Ten years of data show that the argument was right.

The market that emerged isn’t perfect — the compliance gap is real, the reporting burden needs reform, and the $5 million cap on raises that CCA has been pushing the SEC to raise to $20 million continues to constrain the market’s potential.

The cap is particularly consequential: companies that needed more than $5 million to execute their business model were excluded entirely from this market, meaning the dataset undercounts the full universe of companies that could benefit from democratized capital access. Raising the cap isn’t just good policy — it’s the next decade’s opportunity.

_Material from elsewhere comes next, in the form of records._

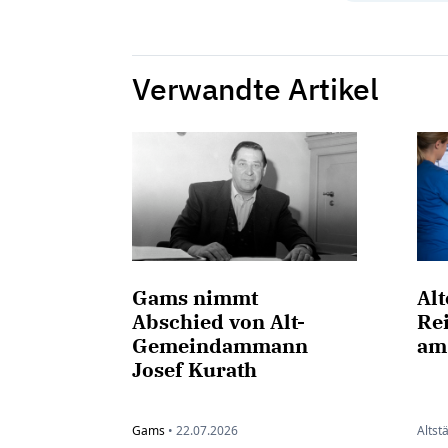
Verwandte Artikel
Gams nimmt
Al
Abschied von Alt-
Rei
Gemeindammann
am
Josef Kurath
Gams
•
22.07.2026
Altst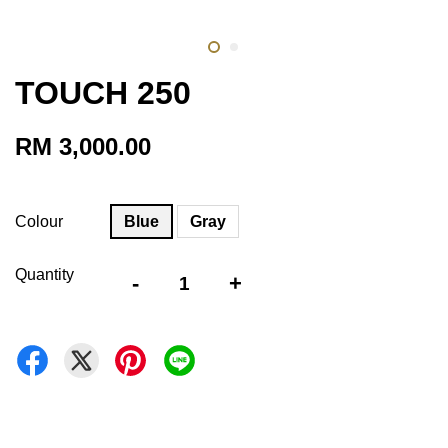
TOUCH 250
RM 3,000.00
Colour
Blue
Gray
Quantity
-
+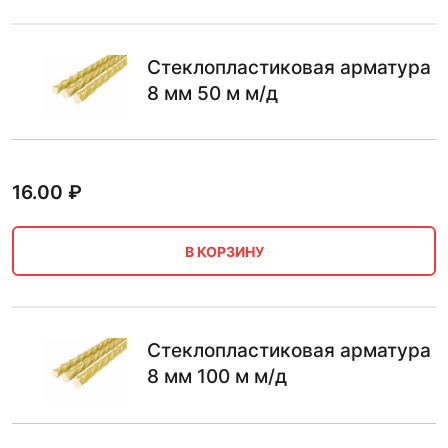
Стеклопластиковая арматура
8 мм 50 м м/д
16.00
₽
В КОРЗИНУ
Стеклопластиковая арматура
8 мм 100 м м/д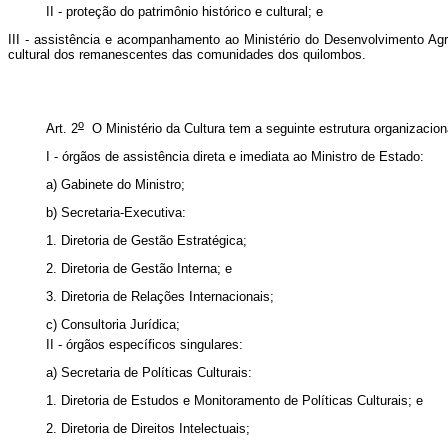
II - proteção do patrimônio histórico e cultural; e
III - assistência e acompanhamento ao Ministério do Desenvolvimento Agrá
cultural dos remanescentes das comunidades dos quilombos.
o
Art. 2
O Ministério da Cultura tem a seguinte estrutura organizacion
I - órgãos de assistência direta e imediata ao Ministro de Estado:
a) Gabinete do Ministro;
b) Secretaria-Executiva:
1. Diretoria de Gestão Estratégica;
2. Diretoria de Gestão Interna; e
3. Diretoria de Relações Internacionais;
c) Consultoria Jurídica;
II - órgãos específicos singulares:
a) Secretaria de Políticas Culturais:
1. Diretoria de Estudos e Monitoramento de Políticas Culturais; e
2. Diretoria de Direitos Intelectuais;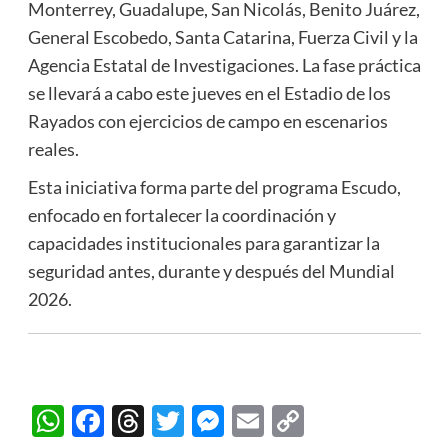
Monterrey, Guadalupe, San Nicolás, Benito Juárez,
General Escobedo, Santa Catarina, Fuerza Civil y la
Agencia Estatal de Investigaciones. La fase práctica
se llevará a cabo este jueves en el Estadio de los
Rayados con ejercicios de campo en escenarios
reales.
Esta iniciativa forma parte del programa Escudo,
enfocado en fortalecer la coordinación y
capacidades institucionales para garantizar la
seguridad antes, durante y después del Mundial
2026.
WhatsApp
Facebook
Threads
Twitter
Messenger
Email
Copy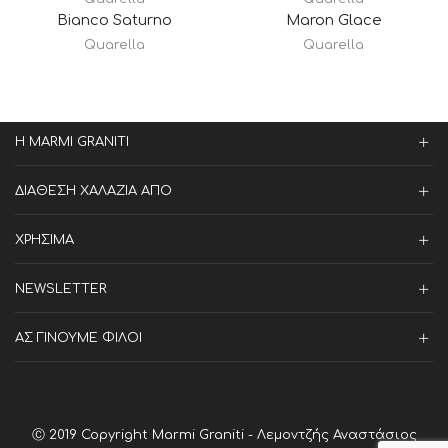
Bianco Saturno
Maron Glace
Quarella
Quarella
Η MARMI GRANITI
ΔΙΑΘΕΣΗ ΧΑΛΑΖΙΑ ΑΠΟ
ΧΡΗΣΙΜΑ
NEWSLETTER
ΑΣ ΓΙΝΟΥΜΕ ΦΙΛΟΙ
Ⓒ 2019 Copyright Marmi Graniti - Λεμοντζής Αναστάσιος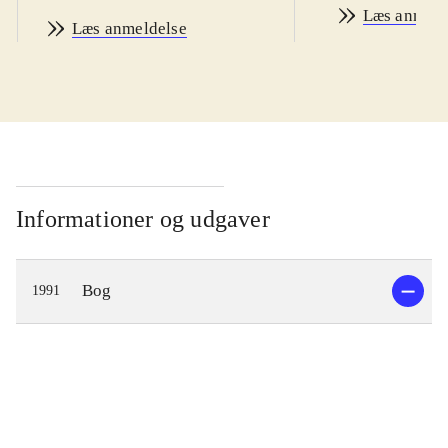
Læs anmeld
Læs anmeldelse
Informationer og udgaver
Bog
1991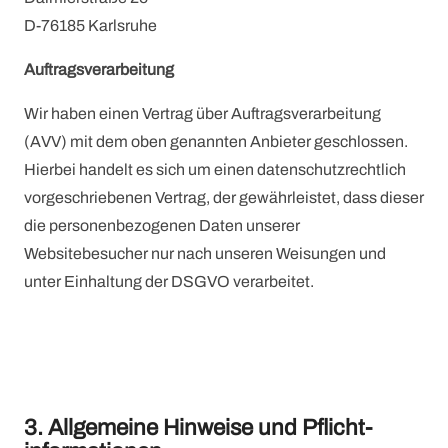
D-76185 Karlsruhe
Auftragsverarbeitung
Wir haben einen Vertrag über Auftragsverarbeitung
(AVV) mit dem oben genannten Anbieter geschlossen.
Hierbei handelt es sich um einen datenschutzrechtlich
vorgeschriebenen Vertrag, der gewährleistet, dass dieser
die personenbezogenen Daten unserer
Websitebesucher nur nach unseren Weisungen und
unter Einhaltung der DSGVO verarbeitet.
3. Allgemeine Hinweise und Pflicht­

We built a market from scratch. We wrote the law, we watched the rules get written, we built the dataset to track it, and now we have ten years of data to show what it produced. The answer is: it worked. The next ten years are about fixing what’s still broken and letting the market reach its real potential.


 

Sherwood Neiss is Principal at Crowdfund Capital Advisors and co-author of the Regulation Crowdfunding provisions of the JOBS Act. He has tracked the RegCF market continuously since inception through CCLEAR — the only 100% complete database of every RegCF offering filed with the SEC since May 16, 2016. He is also the author of Investomers.